The current studies mostly use short-term pot experiments or field trials to understand quantitative relationships regarding heavy metal concentrations in soil–crop systems. Large spatiotemporal differences in the experimental conditions between pot experiments and field trials often lead to inconsistent experimental results. Consequently, heavy metal thresholds in soil often failed to meet the requirements of soil pollution risk assessment, with relatively poor reliability. Determining quantitative relationships and studying the dynamic changes of heavy metal thresholds in long-term field trials may become future research topics.

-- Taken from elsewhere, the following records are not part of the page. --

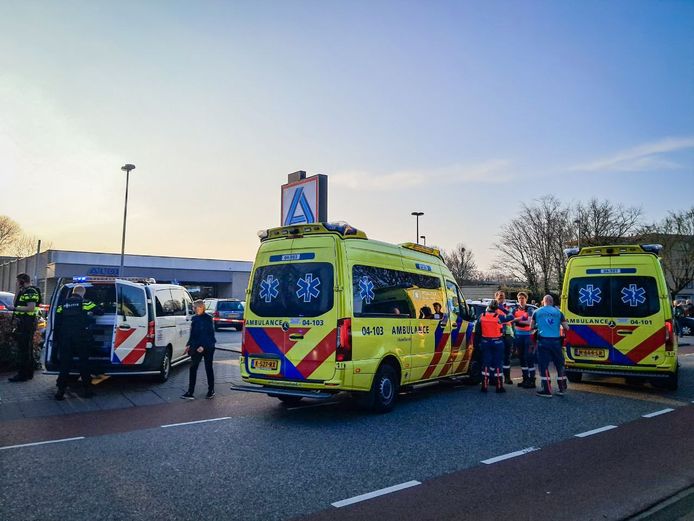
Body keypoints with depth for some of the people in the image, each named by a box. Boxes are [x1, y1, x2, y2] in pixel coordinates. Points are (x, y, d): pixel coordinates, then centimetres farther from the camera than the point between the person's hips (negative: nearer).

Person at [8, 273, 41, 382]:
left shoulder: (30, 292, -13)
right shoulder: (24, 292, 20)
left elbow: (31, 308, -22)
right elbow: (15, 303, 19)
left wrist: (15, 308, -18)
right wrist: (18, 290, 14)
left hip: (26, 324, -11)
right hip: (23, 324, 11)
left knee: (23, 350, -10)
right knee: (27, 349, 15)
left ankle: (22, 374, -8)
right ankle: (29, 373, 22)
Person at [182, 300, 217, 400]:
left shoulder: (208, 319, -11)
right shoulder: (194, 319, 9)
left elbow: (210, 334, -15)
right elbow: (192, 334, 16)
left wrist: (203, 346, -21)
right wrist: (189, 345, 8)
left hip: (207, 347, -6)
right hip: (196, 347, 6)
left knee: (208, 368, 6)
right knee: (193, 368, 0)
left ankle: (211, 390, 19)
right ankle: (190, 392, 1)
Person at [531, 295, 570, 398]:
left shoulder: (537, 312, 5)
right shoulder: (558, 312, 5)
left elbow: (532, 326, 12)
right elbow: (566, 328, 3)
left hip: (543, 341, -1)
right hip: (556, 341, 1)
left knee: (544, 366, 2)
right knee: (560, 365, 14)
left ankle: (547, 390, 1)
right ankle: (562, 389, 20)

4.4.3. Derivation of Heavy Metal Thresholds Based on Their Bioavailability in Soil

At present, methods for determining heavy metal thresholds in farmland soil mainly consider the total amount of heavy metals as evaluation standards. However, the total amount of heavy metals cannot fully represent the actual toxic effects on crops and humans. The pH, organic matter content, and other factors should be considered for the derivation of heavy metal thresholds, and this requires research innovations. Therefore, the construction of new derivation methods for thresholds based on the bioavailable state of heavy metals in the soil may be an important development direction.

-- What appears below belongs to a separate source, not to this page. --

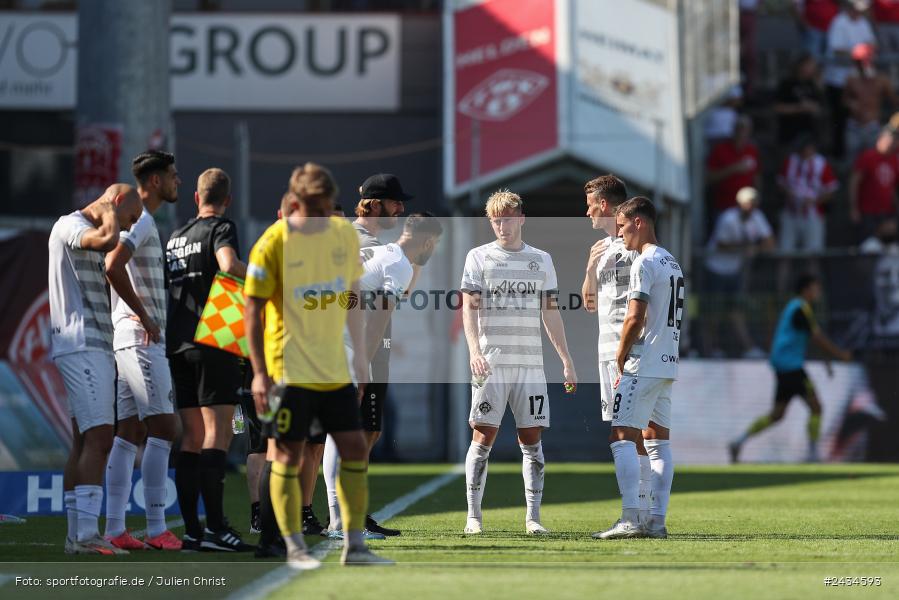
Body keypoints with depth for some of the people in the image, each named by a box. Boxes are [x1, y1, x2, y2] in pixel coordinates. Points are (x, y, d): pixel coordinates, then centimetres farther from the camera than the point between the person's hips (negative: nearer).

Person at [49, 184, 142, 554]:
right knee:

4.4.4. Establishment of Soil Environmental Benchmarks

Soil environmental benchmarks based on heavy metal thresholds can scientifically reflect the risk of heavy metal contamination in soil on related receptors. They can guide the formulation of soil environmental quality standards and subsequent pollution risk assessment. However, the current soil environmental benchmarks in many countries are hard to meet; therefore, there is a need to scientifically formulate soil environmental quality standards. For example, heavy metal threshold values based on different pH levels and land-use types were established in the China’s current farmland soil environmental quality standard (GB15618-2018). This standard can be beneficial to determine different farmland soil pollution levels preliminarily. However, this standard did not take into account other factors influencing heavy metal thresholds, such as soil types, soil physical and chemical properties (such as redox potential, soil organic matter, and ionic strength), and crop varieties. As a result, it may cause risk assessment results to deviate from reality, which can lead to “overprotection” or to “inadequate protection” in relation to soil environmental quality safety. Therefore, establishing more scientific and rational soil environmental benchmarks regarding heavy metal thresholds in soil may be important research direction.

5. Conclusions

Based on a big data analysis of 1106 studies, the following results on heavy metal thresholds in soils were obtained: (1) Environmental Sciences and Ecology, Agriculture, and Engineering were the three main disciplines concerned with heavy metal threshold research. (2) Journals, countries and institutions with the highest number of articles published were identified, and the development and evolution of these studies during the two decades were demonstrated. (3) Systematical analysis of external influencing factors (such as heavy metal levels in soil, soil pH, redox potential, soil organic matter, and ionic strength) and internal factors (e.g., crop genotype), of derivation methods (such as point model, probability model, and empirical model), and of application aspects of heavy metal threshold studies from 2001 to 2020 was carried out. (4) Challenges and future prospects of heavy metal threshold studies were proposed, indicating that research should focus on the relationships between human health risks and the established thresholds of heavy metals in soil, the derivation of thresholds based on the bioavailability of heavy metals and long-term field trials, and the establishment of more scientific and rational soil environmental benchmarks.